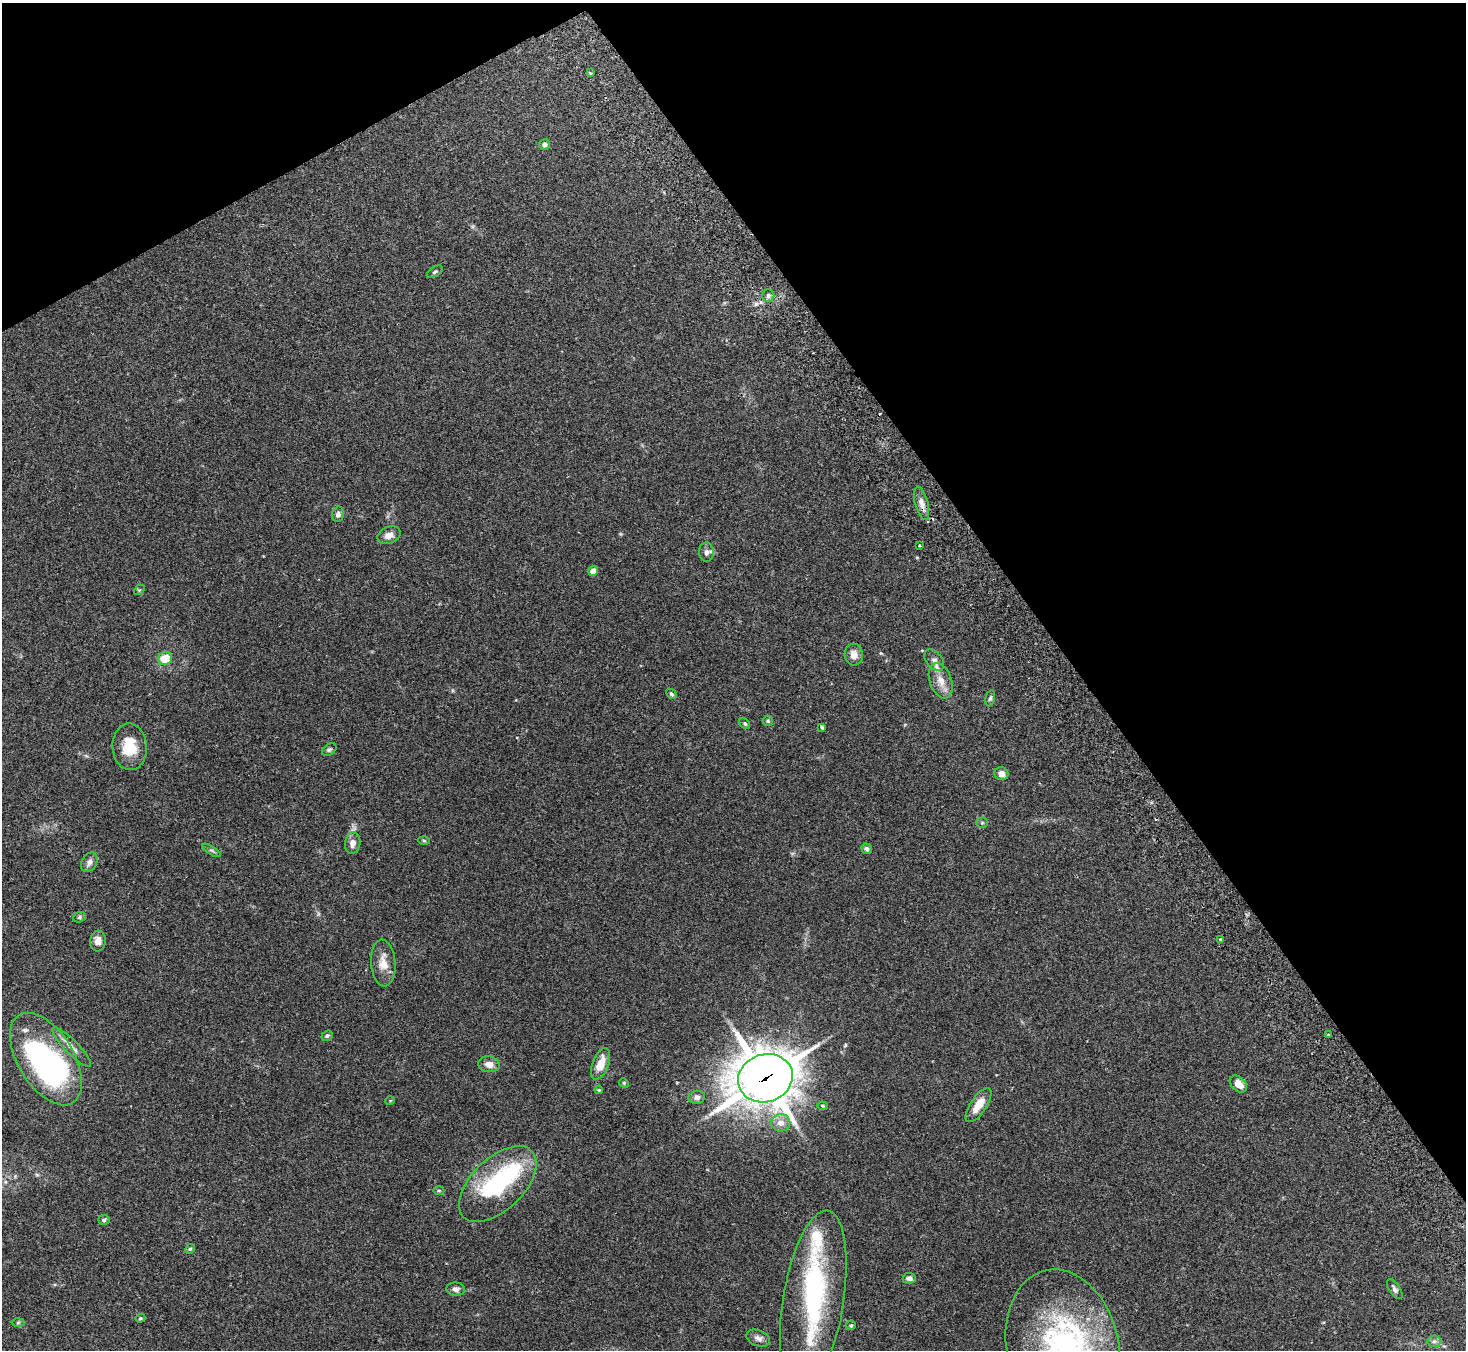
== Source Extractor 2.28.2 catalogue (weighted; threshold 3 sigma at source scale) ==
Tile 3 of 4 x 4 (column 3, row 1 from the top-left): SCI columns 2978-4441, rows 4239-5586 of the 5957 x 5919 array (HDU 1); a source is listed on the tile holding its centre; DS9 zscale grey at full resolution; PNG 1468 x 1352 px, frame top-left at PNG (2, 3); each listed source drawn as its Kron ellipse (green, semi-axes under 4 px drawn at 4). Shown black and unused: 32% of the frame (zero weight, under 2 of 3 exposures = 3% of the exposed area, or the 3 px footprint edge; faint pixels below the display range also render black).
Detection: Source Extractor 2.28.2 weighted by HDU 2 'WHT'; one run over the whole footprint, this tile lists its part. Background 0.303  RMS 0.0093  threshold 0.0418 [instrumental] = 3 sigma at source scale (4.5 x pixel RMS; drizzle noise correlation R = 1.50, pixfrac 1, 0.05/0.05 arcsec/px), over >= 5 px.
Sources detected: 70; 2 inside a brighter object's white glare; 2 cosmic-ray / hot-pixel residue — neither listed nor drawn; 4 inside a brighter listed object's ellipse — not listed separately; the other 62 listed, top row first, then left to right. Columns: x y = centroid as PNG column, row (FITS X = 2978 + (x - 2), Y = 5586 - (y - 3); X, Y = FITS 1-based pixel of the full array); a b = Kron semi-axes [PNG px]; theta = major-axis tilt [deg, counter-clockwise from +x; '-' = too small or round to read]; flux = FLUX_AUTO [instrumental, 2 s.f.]
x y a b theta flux
590 73 3 3 - 1.2
545 144 5 5 - 2.9
435 272 9 5 32 1.6
768 296 6 6 - 2.3
922 503 17 6 -75 5.3
338 514 8 6 76 2.9
389 535 12 8 23 5.6
919 545 3 2 - 0.95
706 552 9 7 -87 3.6
593 571 5 5 - 5.9
139 590 6 4 43 1
854 655 11 9 -85 6.2
165 658 7 6 - 17
934 660 12 8 -51 4.3
941 681 18 11 -70 11
671 694 6 3 -44 1.3
990 698 8 4 77 1.7
768 721 5 5 - 1.1
745 723 6 4 -49 1.2
822 727 4 3 - 2.4
130 747 23 17 -86 23
329 750 8 5 37 1.7
1001 774 7 6 - 4.7
982 823 5 5 - 1.3
424 840 6 4 -2 0.97
353 843 11 7 81 5.4
866 849 5 5 - 2.3
212 850 10 4 -32 1.7
89 862 10 7 58 4
79 917 6 5 - 1.3
1220 939 3 3 - 0.92
98 941 10 8 85 6.1
383 963 23 12 -86 12
1328 1035 3 3 - 2.6
327 1036 6 5 - 1.6
72 1047 27 7 -46 7.2
46 1059 51 28 -58 220
489 1064 11 7 -9 6.5
601 1064 17 8 68 13
765 1078 28 23 19 2600
624 1083 5 4 - 0.99
1238 1084 10 7 -44 7.8
599 1090 4 3 - 0.95
697 1097 8 6 11 3.1
390 1101 5 3 - 0.69
979 1105 20 8 56 13
822 1106 5 4 - 1.2
781 1123 9 8 - 6.7
498 1184 47 26 44 88
439 1191 5 3 - 0.92
104 1220 6 5 - 1.7
190 1249 5 4 - 1
909 1278 6 5 - 3.2
456 1289 9 6 -5 3.1
1395 1289 11 5 -57 2.9
813 1302 92 30 81 120
140 1318 5 4 - 1
18 1323 6 4 2 1.2
851 1325 5 4 - 1.4
758 1338 12 8 -23 4.1
1434 1341 6 6 - 2.4
1063 1348 79 56 -78 200
Overlapping masked pixels (flux is a lower limit): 1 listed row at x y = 765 1078
Isophote crosses this tile's border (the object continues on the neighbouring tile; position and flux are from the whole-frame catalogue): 1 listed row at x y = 1063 1348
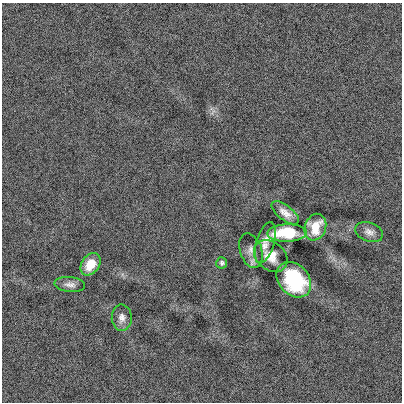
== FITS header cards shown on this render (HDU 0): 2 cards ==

EXERCISE BRIEF: Render each line of the entries above as a Markdown table with the columns "Row" and "Text", numbering the rows in order and skipping blank lines. Leave the pictures out.

FINISHED ANSWER:
| Row | Text |
|---|---|
| 1 | == Source Extractor 2.28.2 catalogue (weighted; threshold 3 sigma at source scale) == |
| 2 | Tile 3 of 4 x 4 (column 3, row 1 from the top-left): SCI columns 2978-4441, rows 4239-5586 of the 5957 x 5919 array (HDU 1); a source is listed on the tile holding its centre; DS9 zscale grey at full resolution; PNG 1468 x 1352 px, frame top-left at PNG (2, 3); each listed source drawn as its Kron ellipse (green, semi-axes under 4 px drawn at 4). Shown black and unused: 32% of the frame (zero weight, under 2 of 3 exposures = 3% of the exposed area, or the 3 px footprint edge; faint pixels below the display range also render black). |
| 3 | Detection: Source Extractor 2.28.2 weighted by HDU 2 'WHT'; one run over the whole footprint, this tile lists its part. Background 0.303  RMS 0.0093  threshold 0.0418 [instrumental] = 3 sigma at source scale (4.5 x pixel RMS; drizzle noise correlation R = 1.50, pixfrac 1, 0.05/0.05 arcsec/px), over >= 5 px. |
| 4 | Sources detected: 70; 2 inside a brighter object's white glare; 2 cosmic-ray / hot-pixel residue — neither listed nor drawn; 4 inside a brighter listed object's ellipse — not listed separately; the other 62 listed, top row first, then left to right. Columns: x y = centroid as PNG column, row (FITS X = 2978 + (x - 2), Y = 5586 - (y - 3); X, Y = FITS 1-based pixel of the full array); a b = Kron semi-axes [PNG px]; theta = major-axis tilt [deg, counter-clockwise from +x; '-' = too small or round to read]; flux = FLUX_AUTO [instrumental, 2 s.f.] |
| 5 | x y a b theta flux |
| 6 | 590 73 3 3 - 1.2 |
| 7 | 545 144 5 5 - 2.9 |
| 8 | 435 272 9 5 32 1.6 |
| 9 | 768 296 6 6 - 2.3 |
| 10 | 922 503 17 6 -75 5.3 |
| 11 | 338 514 8 6 76 2.9 |
| 12 | 389 535 12 8 23 5.6 |
| 13 | 919 545 3 2 - 0.95 |
| 14 | 706 552 9 7 -87 3.6 |
| 15 | 593 571 5 5 - 5.9 |
| 16 | 139 590 6 4 43 1 |
| 17 | 854 655 11 9 -85 6.2 |
| 18 | 165 658 7 6 - 17 |
| 19 | 934 660 12 8 -51 4.3 |
| 20 | 941 681 18 11 -70 11 |
| 21 | 671 694 6 3 -44 1.3 |
| 22 | 990 698 8 4 77 1.7 |
| 23 | 768 721 5 5 - 1.1 |
| 24 | 745 723 6 4 -49 1.2 |
| 25 | 822 727 4 3 - 2.4 |
| 26 | 130 747 23 17 -86 23 |
| 27 | 329 750 8 5 37 1.7 |
| 28 | 1001 774 7 6 - 4.7 |
| 29 | 982 823 5 5 - 1.3 |
| 30 | 424 840 6 4 -2 0.97 |
| 31 | 353 843 11 7 81 5.4 |
| 32 | 866 849 5 5 - 2.3 |
| 33 | 212 850 10 4 -32 1.7 |
| 34 | 89 862 10 7 58 4 |
| 35 | 79 917 6 5 - 1.3 |
| 36 | 1220 939 3 3 - 0.92 |
| 37 | 98 941 10 8 85 6.1 |
| 38 | 383 963 23 12 -86 12 |
| 39 | 1328 1035 3 3 - 2.6 |
| 40 | 327 1036 6 5 - 1.6 |
| 41 | 72 1047 27 7 -46 7.2 |
| 42 | 46 1059 51 28 -58 220 |
| 43 | 489 1064 11 7 -9 6.5 |
| 44 | 601 1064 17 8 68 13 |
| 45 | 765 1078 28 23 19 2600 |
| 46 | 624 1083 5 4 - 0.99 |
| 47 | 1238 1084 10 7 -44 7.8 |
| 48 | 599 1090 4 3 - 0.95 |
| 49 | 697 1097 8 6 11 3.1 |
| 50 | 390 1101 5 3 - 0.69 |
| 51 | 979 1105 20 8 56 13 |
| 52 | 822 1106 5 4 - 1.2 |
| 53 | 781 1123 9 8 - 6.7 |
| 54 | 498 1184 47 26 44 88 |
| 55 | 439 1191 5 3 - 0.92 |
| 56 | 104 1220 6 5 - 1.7 |
| 57 | 190 1249 5 4 - 1 |
| 58 | 909 1278 6 5 - 3.2 |
| 59 | 456 1289 9 6 -5 3.1 |
| 60 | 1395 1289 11 5 -57 2.9 |
| 61 | 813 1302 92 30 81 120 |
| 62 | 140 1318 5 4 - 1 |
| 63 | 18 1323 6 4 2 1.2 |
| 64 | 851 1325 5 4 - 1.4 |
| 65 | 758 1338 12 8 -23 4.1 |
| 66 | 1434 1341 6 6 - 2.4 |
| 67 | 1063 1348 79 56 -78 200 |
| 68 | Overlapping masked pixels (flux is a lower limit): 1 listed row at x y = 765 1078 |
| 69 | Isophote crosses this tile's border (the object continues on the neighbouring tile; position and flux are from the whole-frame catalogue): 1 listed row at x y = 1063 1348 |
| 70 | == FITS header cards shown on this render (HDU 0): 2 cards == |